• **EXERCICE BREF 1**
Recopiez fidèlement l'extrait depuis « La scène de » jusqu'à « strips Mortier (2005). » inclus.

+++++

Stéphane Lissner : la profondeur au pouvoir
Par DavidLeMarrec, samedi 13 décembre 2014 à :: En passant - brèves et jeux - Intendance :: #2581 :: rss
C'est chouette, voilà un nouveau directeur qui va pouvoir remettre un peu d'animation dans les cercles glottophiles. Nicolas Joel avait un peu mis le milieu en hibernation : une fois échangé sur le retour à des choix assez traditionnels en matière de mise en scène (voire carrément paresseux en matière de titres, en dehors du cycle giovane scuola), pour s'en féliciter ou le déplorer, et une fois remarqué que les chanteurs habitués changeaient avec chaque directeur sans forcément produire mieux ou moins bien en moyenne… il ne restait plus beaucoup d'imprévus.
La scène de son éviction était très divertissante (devançant de peu l'appel, il avait, après avoir sollicité sa prolongation en vain, annoncé qu'il se retirait du poste pour protester), mais ne concernait pas vraiment la programmation artistique. Ce n'est pas comme pendant la période bénie de Gérard Mortier, où les lyricomanes pouvaient s'étriper non seulement sur les choix audacieux de la maison (Delunsch en Elsa, Schäfer en Violetta, et puis les visuels de Marthaler, Warlikowski, Tcherniakov…), mais aussi sur les propos, toujours provocateurs, du directeur — auquel France Culture dressait des couronnes rien que pour ses discours…


L'un de nos légendaires strips Mortier (2005).
N.B. : « Sylvain » est une référence à Sylvain Cambreling, le moins prestigieux mais le seul restant des « sept grands chefs » (Dohnányi, Gergiev, Salonen, etc.) qui devaient se partager l'orchestre pendant le mandat de Gérard Mortier, se terminant (comme c'était prévisible) par une direction musicale de fait par Cambreling.

+++++

• **EXERCICE BREF 2**
Dans le listing, remplacez « common name » par « vernacular name » et redonnez uniquement les lignes allant de celle qui contient « family: Cynipidae » jusqu'à celle qui contient « scientific name: Pyrisitia lisa » incluse, sans rien modifier d'autre.

+++++

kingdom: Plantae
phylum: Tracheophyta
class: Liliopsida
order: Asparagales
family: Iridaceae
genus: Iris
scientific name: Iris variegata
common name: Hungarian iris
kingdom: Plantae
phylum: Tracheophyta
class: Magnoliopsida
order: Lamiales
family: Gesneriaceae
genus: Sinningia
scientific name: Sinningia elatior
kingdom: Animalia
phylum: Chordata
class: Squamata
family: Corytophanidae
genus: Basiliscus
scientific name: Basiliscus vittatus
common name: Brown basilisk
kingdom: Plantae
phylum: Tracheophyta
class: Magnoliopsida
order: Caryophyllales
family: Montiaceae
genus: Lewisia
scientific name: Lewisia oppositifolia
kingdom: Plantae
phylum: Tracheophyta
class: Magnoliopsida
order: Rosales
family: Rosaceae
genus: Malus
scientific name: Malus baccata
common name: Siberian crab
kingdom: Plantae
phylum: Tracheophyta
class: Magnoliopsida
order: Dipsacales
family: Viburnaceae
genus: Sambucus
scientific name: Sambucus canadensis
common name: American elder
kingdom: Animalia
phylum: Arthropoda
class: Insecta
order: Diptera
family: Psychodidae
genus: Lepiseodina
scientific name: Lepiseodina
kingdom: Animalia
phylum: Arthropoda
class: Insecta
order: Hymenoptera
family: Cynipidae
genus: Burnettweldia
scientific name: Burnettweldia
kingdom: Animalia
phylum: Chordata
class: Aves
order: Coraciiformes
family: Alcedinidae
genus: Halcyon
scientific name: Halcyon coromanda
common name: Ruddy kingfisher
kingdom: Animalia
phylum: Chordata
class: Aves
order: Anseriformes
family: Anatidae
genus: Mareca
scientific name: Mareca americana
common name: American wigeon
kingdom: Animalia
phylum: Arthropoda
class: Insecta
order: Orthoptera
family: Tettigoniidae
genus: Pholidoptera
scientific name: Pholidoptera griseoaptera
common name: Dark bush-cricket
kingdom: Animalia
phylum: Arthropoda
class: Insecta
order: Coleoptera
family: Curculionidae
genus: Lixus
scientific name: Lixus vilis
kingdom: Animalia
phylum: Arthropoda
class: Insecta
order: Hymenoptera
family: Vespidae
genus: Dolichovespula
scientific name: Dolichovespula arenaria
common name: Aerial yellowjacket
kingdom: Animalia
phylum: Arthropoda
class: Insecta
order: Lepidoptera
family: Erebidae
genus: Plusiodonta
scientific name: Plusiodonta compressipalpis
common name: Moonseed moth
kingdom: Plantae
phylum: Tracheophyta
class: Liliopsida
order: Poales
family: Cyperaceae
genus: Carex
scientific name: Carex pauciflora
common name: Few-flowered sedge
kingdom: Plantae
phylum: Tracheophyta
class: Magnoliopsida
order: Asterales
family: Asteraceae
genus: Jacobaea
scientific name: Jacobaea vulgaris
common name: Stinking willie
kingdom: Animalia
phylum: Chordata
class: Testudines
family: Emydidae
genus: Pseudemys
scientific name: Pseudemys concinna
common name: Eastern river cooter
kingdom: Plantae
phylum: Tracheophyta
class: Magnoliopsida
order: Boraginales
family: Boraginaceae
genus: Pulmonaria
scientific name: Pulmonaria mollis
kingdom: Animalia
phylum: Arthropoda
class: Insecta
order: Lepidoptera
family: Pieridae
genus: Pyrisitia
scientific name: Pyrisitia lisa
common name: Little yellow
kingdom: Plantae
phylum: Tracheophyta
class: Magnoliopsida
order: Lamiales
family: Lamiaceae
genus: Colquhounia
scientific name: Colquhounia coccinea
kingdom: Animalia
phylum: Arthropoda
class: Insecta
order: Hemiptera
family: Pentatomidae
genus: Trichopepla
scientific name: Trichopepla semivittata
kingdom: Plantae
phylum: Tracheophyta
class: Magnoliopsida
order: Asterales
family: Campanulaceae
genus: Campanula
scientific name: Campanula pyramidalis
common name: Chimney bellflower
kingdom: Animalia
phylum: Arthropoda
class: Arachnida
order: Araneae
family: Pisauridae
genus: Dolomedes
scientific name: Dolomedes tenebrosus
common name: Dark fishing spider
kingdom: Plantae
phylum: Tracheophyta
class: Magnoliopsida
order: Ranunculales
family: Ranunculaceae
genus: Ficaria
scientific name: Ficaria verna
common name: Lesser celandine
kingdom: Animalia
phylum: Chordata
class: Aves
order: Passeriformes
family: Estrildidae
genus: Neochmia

+++++

• **CORRIGÉ TYPE 1**
La scène de son éviction était très divertissante (devançant de peu l'appel, il avait, après avoir sollicité sa prolongation en vain, annoncé qu'il se retirait du poste pour protester), mais ne concernait pas vraiment la programmation artistique. Ce n'est pas comme pendant la période bénie de Gérard Mortier, où les lyricomanes pouvaient s'étriper non seulement sur les choix audacieux de la maison (Delunsch en Elsa, Schäfer en Violetta, et puis les visuels de Marthaler, Warlikowski, Tcherniakov…), mais aussi sur les propos, toujours provocateurs, du directeur — auquel France Culture dressait des couronnes rien que pour ses discours…


L'un de nos légendaires strips Mortier (2005).

• **CORRIGÉ TYPE 2**
family: Cynipidae
genus: Burnettweldia
scientific name: Burnettweldia
kingdom: Animalia
phylum: Chordata
class: Aves
order: Coraciiformes
family: Alcedinidae
genus: Halcyon
scientific name: Halcyon coromanda
vernacular name: Ruddy kingfisher
kingdom: Animalia
phylum: Chordata
class: Aves
order: Anseriformes
family: Anatidae
genus: Mareca
scientific name: Mareca americana
vernacular name: American wigeon
kingdom: Animalia
phylum: Arthropoda
class: Insecta
order: Orthoptera
family: Tettigoniidae
genus: Pholidoptera
scientific name: Pholidoptera griseoaptera
vernacular name: Dark bush-cricket
kingdom: Animalia
phylum: Arthropoda
class: Insecta
order: Coleoptera
family: Curculionidae
genus: Lixus
scientific name: Lixus vilis
kingdom: Animalia
phylum: Arthropoda
class: Insecta
order: Hymenoptera
family: Vespidae
genus: Dolichovespula
scientific name: Dolichovespula arenaria
vernacular name: Aerial yellowjacket
kingdom: Animalia
phylum: Arthropoda
class: Insecta
order: Lepidoptera
family: Erebidae
genus: Plusiodonta
scientific name: Plusiodonta compressipalpis
vernacular name: Moonseed moth
kingdom: Plantae
phylum: Tracheophyta
class: Liliopsida
order: Poales
family: Cyperaceae
genus: Carex
scientific name: Carex pauciflora
vernacular name: Few-flowered sedge
kingdom: Plantae
phylum: Tracheophyta
class: Magnoliopsida
order: Asterales
family: Asteraceae
genus: Jacobaea
scientific name: Jacobaea vulgaris
vernacular name: Stinking willie
kingdom: Animalia
phylum: Chordata
class: Testudines
family: Emydidae
genus: Pseudemys
scientific name: Pseudemys concinna
vernacular name: Eastern river cooter
kingdom: Plantae
phylum: Tracheophyta
class: Magnoliopsida
order: Boraginales
family: Boraginaceae
genus: Pulmonaria
scientific name: Pulmonaria mollis
kingdom: Animalia
phylum: Arthropoda
class: Insecta
order: Lepidoptera
family: Pieridae
genus: Pyrisitia
scientific name: Pyrisitia lisa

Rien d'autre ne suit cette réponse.